Public Projects

QUEEN: REIMAGINING POWER FROM ANTIQUITY TO THE PRESENT (2021)

September 23-24, 2021

Organizer

Virtual Symposium at the Gallatin School of Individualized Study

New York University

https://wp.nyu.edu/queensymposium/

Download the program here.

Image: Carving of a head set in garnet mount, 3rd century BCE, Walters 42.190

Royal and elite women in the ancient world established and maintained a powerful public presence through visual and material culture. While the principal ancient narratives tend to cast women as passive and immobile, the material record presents numerous alternative pictures that problematize this relationship of gender, agency, and mobility. Throughout the 1st millennium BCE, such women moved across the interconnected geographies of the Mediterranean and western Asia to marry into new dynasties, participate in war, and oversee the design and construction of new monuments and art works. Through their direct and indirect involvement in shaping art and visual culture, ancient royal and elite women enrich our broader, contemporary discussions on the art of power; intersections of race, gender, and agency; and the production and negotiation of political identities through art and monuments in the deep past to the present. Indeed, modern-day expressions of queenship take place beyond elite spheres, as artists, performers, and political actors have invoked and adapted aspects of ancient queenship.

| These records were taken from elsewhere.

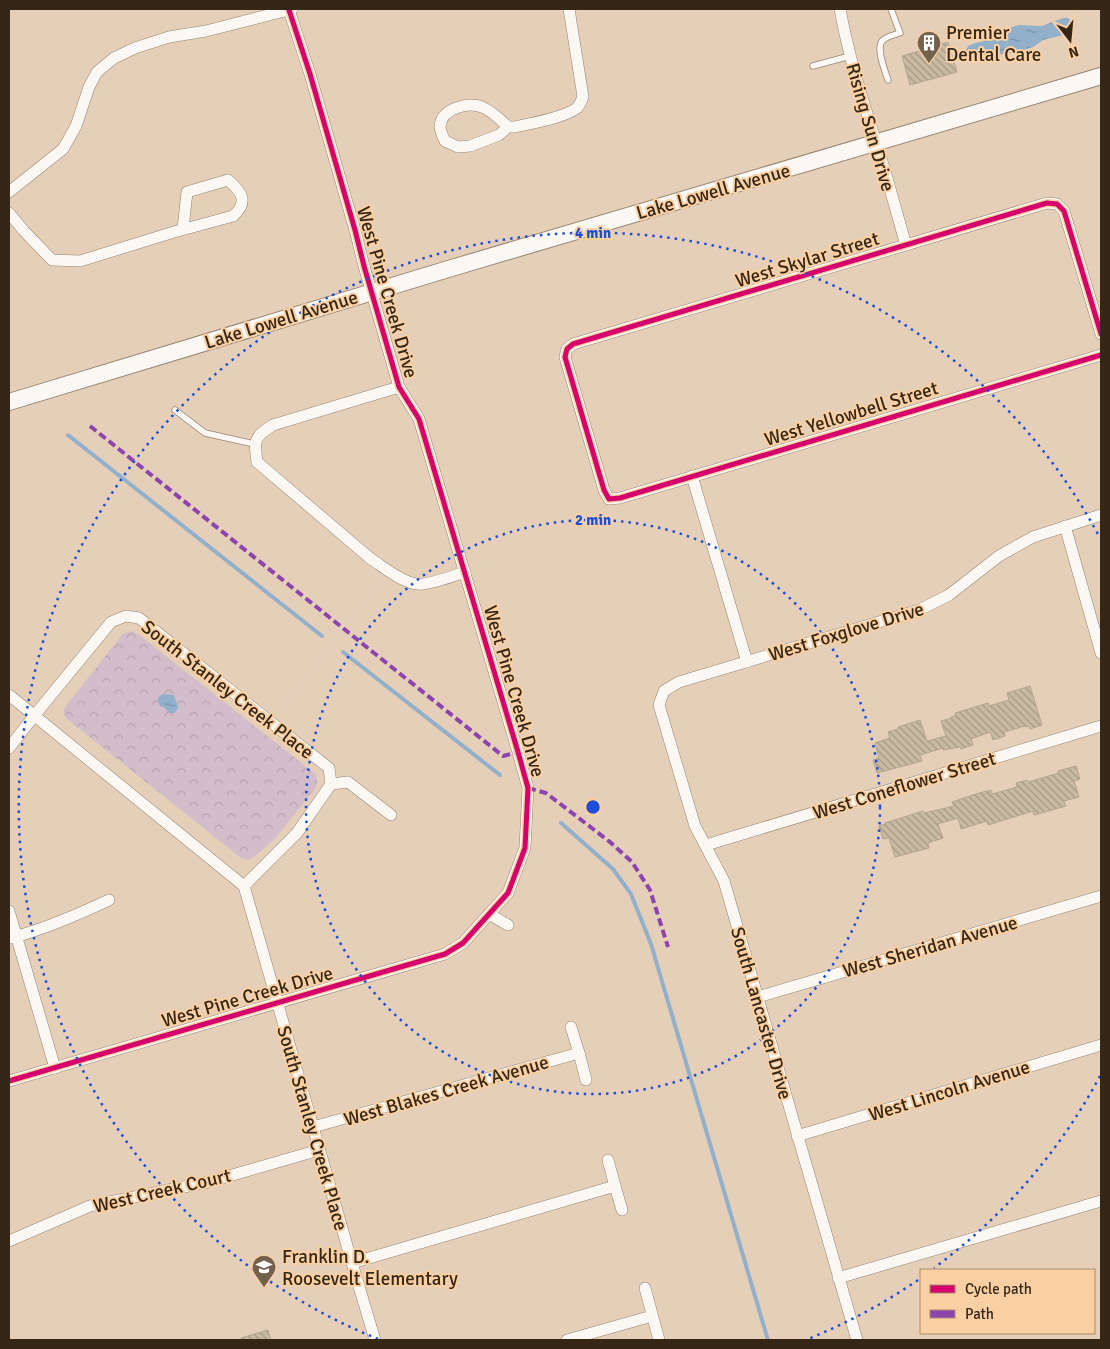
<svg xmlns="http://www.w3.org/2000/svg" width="1110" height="1349" font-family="Signika,sans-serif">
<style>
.forest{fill:url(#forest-crowns)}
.water{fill:url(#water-ripples)}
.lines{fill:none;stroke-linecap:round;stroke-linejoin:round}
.stream{stroke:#93b0ca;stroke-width:4}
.building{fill:url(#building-back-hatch);stroke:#b3a590}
.lane-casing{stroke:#958573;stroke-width:7}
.street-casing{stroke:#958573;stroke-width:12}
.secondary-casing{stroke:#958573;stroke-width:18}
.path{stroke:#d9d2cb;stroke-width:2;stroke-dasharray:1 4;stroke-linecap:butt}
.lane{stroke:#fbf8f4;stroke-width:5.5}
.street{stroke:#fbf8f4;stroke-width:11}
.secondary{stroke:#fbf8f4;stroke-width:16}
.quiet{stroke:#8e44ad;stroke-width:4;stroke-dasharray:8 4;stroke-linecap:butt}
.cycleway-casing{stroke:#f9d0a4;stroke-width:8}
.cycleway{stroke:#d6006c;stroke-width:5}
.ring{fill:none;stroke:#1d4ed8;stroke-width:2.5;stroke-dasharray:2.5 5}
.labels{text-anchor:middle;stroke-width:4;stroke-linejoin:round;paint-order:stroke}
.poi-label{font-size:19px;fill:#362615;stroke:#f9d0a4;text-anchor:start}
.street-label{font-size:19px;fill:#362615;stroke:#f9d0a4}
.centre{fill:#1d4ed8;stroke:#f9d0a4;stroke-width:2.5}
.ring-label{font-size:15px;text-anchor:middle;font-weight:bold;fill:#1d4ed8;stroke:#f9d0a4;stroke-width:4;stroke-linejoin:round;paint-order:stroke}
</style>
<defs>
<pattern id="forest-crowns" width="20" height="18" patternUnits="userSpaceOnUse" patternTransform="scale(1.25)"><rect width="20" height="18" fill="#d3bdca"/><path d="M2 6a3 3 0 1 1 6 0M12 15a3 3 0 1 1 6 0" fill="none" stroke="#b6a2ad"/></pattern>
<pattern id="water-ripples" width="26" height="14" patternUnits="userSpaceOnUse" patternTransform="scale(1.25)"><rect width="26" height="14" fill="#93b0ca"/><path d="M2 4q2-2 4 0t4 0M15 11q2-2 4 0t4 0" fill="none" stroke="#798fa3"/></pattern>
<pattern id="building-back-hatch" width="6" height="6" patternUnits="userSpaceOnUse" patternTransform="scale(1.25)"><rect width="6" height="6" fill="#c9baa3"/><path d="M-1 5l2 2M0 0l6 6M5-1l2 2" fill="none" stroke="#a49784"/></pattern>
</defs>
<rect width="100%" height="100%" fill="#e5cfb8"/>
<path class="forest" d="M 130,631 L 138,634 L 314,773 C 318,778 318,783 315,789 L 273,841 L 251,859 L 247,860 L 241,858 L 67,719 C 64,715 63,711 65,707 L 122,635 Z"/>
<g class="water">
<polygon points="1063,18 1068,18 1073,23 1073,28 1071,32 1068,34 1043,40 1033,47 1014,53 986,56 974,61 969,60 965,57 965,53 968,46 975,43 994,39 1004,31 1012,27 1020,25 1042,26"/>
<path d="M 163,694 L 174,695 L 178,707 L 177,710 L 174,713 L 169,713 L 165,708 L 160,706 C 157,700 157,697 163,694 Z"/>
</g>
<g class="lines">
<g class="stream">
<polyline points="68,435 322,636"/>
<polyline points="343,652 500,775"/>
<polyline points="561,823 613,869 631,894 651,944 768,1340"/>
</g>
</g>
<g class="building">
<polygon points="948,42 957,72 910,85 902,56"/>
<polygon points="1030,686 1042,725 1030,729 1029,726 1025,727 1025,726 1004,732 1005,736 993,740 990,732 971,739 973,745 961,749 960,747 943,750 943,748 920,755 922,761 877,773 873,760 879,758 875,743 890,738 888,732 898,729 898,727 920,720 927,741 946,736 941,721 951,718 951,717 956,715 955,713 988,703 989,706 1009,700 1007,693"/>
<polygon points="1076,766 1080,779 1074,781 1079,797 1064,801 1066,806 1034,815 1033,811 988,825 987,821 961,829 958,818 938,824 943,838 928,843 929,848 895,857 889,838 883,839 879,826 885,824 885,823 923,811 925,813 954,806 952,802 979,793 991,790 992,794 1017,787 1016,783 1027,780 1028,782 1059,773 1058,771"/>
<polygon points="268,1330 271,1340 242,1340 241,1338"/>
</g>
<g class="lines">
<defs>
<g id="lane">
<polyline points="813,66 850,56"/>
<path d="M 888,80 C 885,71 876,49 882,41 C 886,36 894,35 900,33 L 891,9"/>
<polyline points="175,410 205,433 254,444"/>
</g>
<g id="street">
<path d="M 840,9 C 848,54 862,98 876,142 C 887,176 896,211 906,245"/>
<path d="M 508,127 L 499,135 L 470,146 L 458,147 L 445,141 C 443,137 440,131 440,126 C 442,108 468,102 482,107 C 492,111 501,120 508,127 L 515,127 C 531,123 564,118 577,108 C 580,105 581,101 583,97 L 569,9"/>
<polyline points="9,192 63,149 76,126 89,87 97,72 114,58 135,48 169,37 206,31 292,9"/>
<path d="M 9,213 L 24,231 L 52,260 L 80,261 L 174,232 L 233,216 C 249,202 242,192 228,180 L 187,192 L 183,229"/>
<polyline points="1101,334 1064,211 1057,204 1047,203 573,344 567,349 565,357 604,490 609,499 620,498 1101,355"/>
<path d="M 399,387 L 273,425 C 254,437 254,440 257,462 L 371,559 C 385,568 406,586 423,584 C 434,583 453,576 465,572"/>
<polyline points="692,476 747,662"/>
<polyline points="1065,526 1101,653"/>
<polyline points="9,695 244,886 352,1263 375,1340"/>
<polyline points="9,748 34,716 111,622 126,616 139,618 329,768 331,784 297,833 244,886"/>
<polyline points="331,784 348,782 391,815"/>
<polyline points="706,845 1101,726"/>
<polyline points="9,911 55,1068"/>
<polyline points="489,914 508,925"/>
<path d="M 11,938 C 45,929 77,915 109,900"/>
<polyline points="758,997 1101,896"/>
<polyline points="571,1027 579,1053"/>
<polyline points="9,1081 445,954 463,943 508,893 525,848 528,788 518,752 419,419 399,387 364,266 355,230 310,74 289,10"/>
<polyline points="313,1127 579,1053 586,1080"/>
<polyline points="797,1136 1101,1045"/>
<polyline points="608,1160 615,1186"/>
<polyline points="9,1241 90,1206 208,1182 319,1150"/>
<polyline points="352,1263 615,1186 622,1210"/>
<polyline points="838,1278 1101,1201"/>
<polyline points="645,1288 659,1340"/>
<polyline points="567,1340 652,1316"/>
<polyline points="857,1340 724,881 695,826 659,705 664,691 679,682 919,610 949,595 999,556 1033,537 1101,515"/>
</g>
<polyline id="secondary" points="9,402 455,267 1101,76"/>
</defs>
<use href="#lane" class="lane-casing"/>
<use href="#street" class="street-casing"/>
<use href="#secondary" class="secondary-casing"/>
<polyline class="path" points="278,713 383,582"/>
<use href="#lane" class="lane"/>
<use href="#street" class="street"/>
<use href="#secondary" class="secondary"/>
<g class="quiet">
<polyline points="90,426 503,756 518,752"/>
<polyline points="528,788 546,793 610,842 632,862 650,890 668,947"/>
</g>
<defs>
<g id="cycleway">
<polyline points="1101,334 1064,211 1057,204 1047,203 573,344 567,349 565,357 604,490 609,499 620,498 1101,355"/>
<polyline points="9,1081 445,954 463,943 508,893 525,848 528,788 518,752 419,419 399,387 364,266 355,230 310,74 289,10"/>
</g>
</defs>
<use href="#cycleway" class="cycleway-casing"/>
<use href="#cycleway" class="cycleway"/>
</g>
<g class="ring">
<circle cx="593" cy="807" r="287"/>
<path d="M1100 1076A574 574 0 0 1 934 1268M918 1280A574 574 0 0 1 808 1339M378 1339A574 574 0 1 1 1100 538"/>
</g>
<defs>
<symbol id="building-pin" viewBox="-11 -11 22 30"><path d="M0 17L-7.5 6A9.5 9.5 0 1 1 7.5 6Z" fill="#73614e" stroke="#f9d0a4"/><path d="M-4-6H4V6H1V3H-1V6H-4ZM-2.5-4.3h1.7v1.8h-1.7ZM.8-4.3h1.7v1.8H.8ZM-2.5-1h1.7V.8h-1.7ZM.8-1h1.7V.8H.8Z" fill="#fff"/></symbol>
<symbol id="school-pin" viewBox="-11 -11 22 30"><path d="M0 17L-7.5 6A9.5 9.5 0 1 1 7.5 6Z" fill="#73614e" stroke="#f9d0a4"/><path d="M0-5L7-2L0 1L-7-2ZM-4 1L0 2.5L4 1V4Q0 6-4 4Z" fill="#fff"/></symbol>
</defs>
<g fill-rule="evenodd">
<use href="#building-pin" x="915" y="29" width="28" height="38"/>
<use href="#school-pin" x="250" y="1253" width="28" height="38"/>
</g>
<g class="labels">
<g class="poi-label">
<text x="946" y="39">Premier<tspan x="946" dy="22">Dental Care</tspan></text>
<text x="282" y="1263">Franklin D.<tspan x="282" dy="22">Roosevelt Elementary</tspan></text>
</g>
<g class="street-label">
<text transform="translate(871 127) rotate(74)" y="7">Rising Sun Drive</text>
<text transform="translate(713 191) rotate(-16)" y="7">Lake Lowell Avenue</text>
<text transform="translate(807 259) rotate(-17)" y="7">West Skylar Street</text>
<text transform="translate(388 292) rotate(74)" y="7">West Pine Creek Drive</text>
<text transform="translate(281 319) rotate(-17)" y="7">Lake Lowell Avenue</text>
<text transform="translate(851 413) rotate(-17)" y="7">West Yellowbell Street</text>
<text transform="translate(846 631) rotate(-17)" y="7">West Foxglove Drive</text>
<text transform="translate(228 689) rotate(38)" y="7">South Stanley Creek Place</text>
<text transform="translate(515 691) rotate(74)" y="7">West Pine Creek Drive</text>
<text transform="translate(904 785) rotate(-17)" y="7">West Coneflower Street</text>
<text transform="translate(930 946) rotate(-16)" y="7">West Sheridan Avenue</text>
<text transform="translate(247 996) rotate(-16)" y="7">West Pine Creek Drive</text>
<text transform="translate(762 1013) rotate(74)" y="7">South Lancaster Drive</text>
<text transform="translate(446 1090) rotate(-16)" y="7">West Blakes Creek Avenue</text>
<text transform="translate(949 1090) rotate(-17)" y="7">West Lincoln Avenue</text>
<text transform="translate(313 1128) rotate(74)" y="7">South Stanley Creek Place</text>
<text transform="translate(162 1190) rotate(-13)" y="7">West Creek Court</text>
</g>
</g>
<circle cx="593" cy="807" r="8" class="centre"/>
<g class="ring-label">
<text x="593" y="238">4 min</text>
<text x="593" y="525">2 min</text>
</g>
<rect width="1110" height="1349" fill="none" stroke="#362615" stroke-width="20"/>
<rect x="920" y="1269" width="175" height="65" fill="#f9d0a4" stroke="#ab8c6b"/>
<rect x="930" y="1285" width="25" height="8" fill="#d6006c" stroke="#ab8c6b"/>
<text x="965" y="1294" font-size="15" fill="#362615">Cycle path</text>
<rect x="930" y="1310" width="25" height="8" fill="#8e44ad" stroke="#ab8c6b"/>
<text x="965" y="1319" font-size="15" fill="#362615">Path</text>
<g transform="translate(1070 40) rotate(164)" stroke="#f9d0a4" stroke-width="4" paint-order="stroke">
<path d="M0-4L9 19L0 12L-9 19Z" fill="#362615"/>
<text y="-8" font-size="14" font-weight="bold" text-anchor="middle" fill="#362615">N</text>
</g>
</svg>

This virtual symposium integrates scholarly and creative knowledge production from different perspectives that broaden the stakes and widen the impact of historical work. The symposium aims to model collaborative, critical, and public approaches to history and art by including the expertise of students, artists, performers, and educators beyond the university alongside the work of scholars and curators. This gathering hybridizes a scholarly conference with an arts exhibition, live performances, and public engagement initiatives—including Gallatin student work, a drag performance, and artist talks. The goal is to bring diverse perspectives from multiple disciplines, generations, and practices while filling in the gaps that exclude women and femmes out of historical and political memory. By highlighting multiple ways of knowing, we aim to foster a space that is academic, creative, political, intersectional, intersubjective, and speculative. Confirmed keynote talks include La Vaughn Belle (visual artist), Aminah Fadhil (Director, Iraq Museum Library), Amy Gansell (Associate Professor of Art History, St. John’s University), Shelley Haley (Edward North Professor Classics, Hamilton College; President, Society for Classical Studies) and Jackie Murray (Associate Professor of Classics, Univ. of Kentucky).

 

DATA REFUGE (2016-2020)

Co-founder; Co-organizer

Philadelphia, PA


Data Refuge is a public, collaborative initiative by the Penn Program in Environmental Humanities and Penn Libraries that builds refuge for federal environmental and climate data. Data Refuge launched November 2016 in Philadelphia to draw attention to how climate denial endangers federal environmental data.

With the help of thousands of civic partners and volunteers, the project rapidly spread to over fifty cities and towns across the country, hosting data storytelling events at national conferences, college campuses, and the Philadelphia Science Fair. With a grant from National Geographic, Data Refuge built a national storybank, hosted a podcast called Data Remediations, and created storytelling tools to document how data lives in the world – and how it connects people, places, and non-human species. With a grant from the National Geographic Society, the Storytelling Builds Data Refuge project sustains the bucket brigades of Data Rescuers' efforts to preserve existing federal climate and environmental data by documenting how that data is put to work in local communities. 

At NYU, Dr. Kim stewarded the Urban Democracy Lab’s Humanizing Data Working Group to foster community conversations around these issues. There, she worked to develop Sensing With the Body, which explores how human beings come to produce, know, and circulate climate and environmental data through performance throughout New York City. A public workshop (co-convened with artists Carolyn Hall, and Clarinda Mac Low) and a series of extended interviews with dancers, curators, and scholars of theater brings focus to the diverse modes by which beings sense and produce environmental knowledge. Featured experts share how experimental narratives unfold through bodies (of human and non-human animals, of water and land) to offer alternative scenarios for the present and future. Furthermore, they attune to the ways that diverse bodies morph, react, or adapt to environmental shifts that may be invisible to the eye.

The project culminated in a virtual conference and online exhibition, Climate Sensing and Data Storytelling, in May 2020.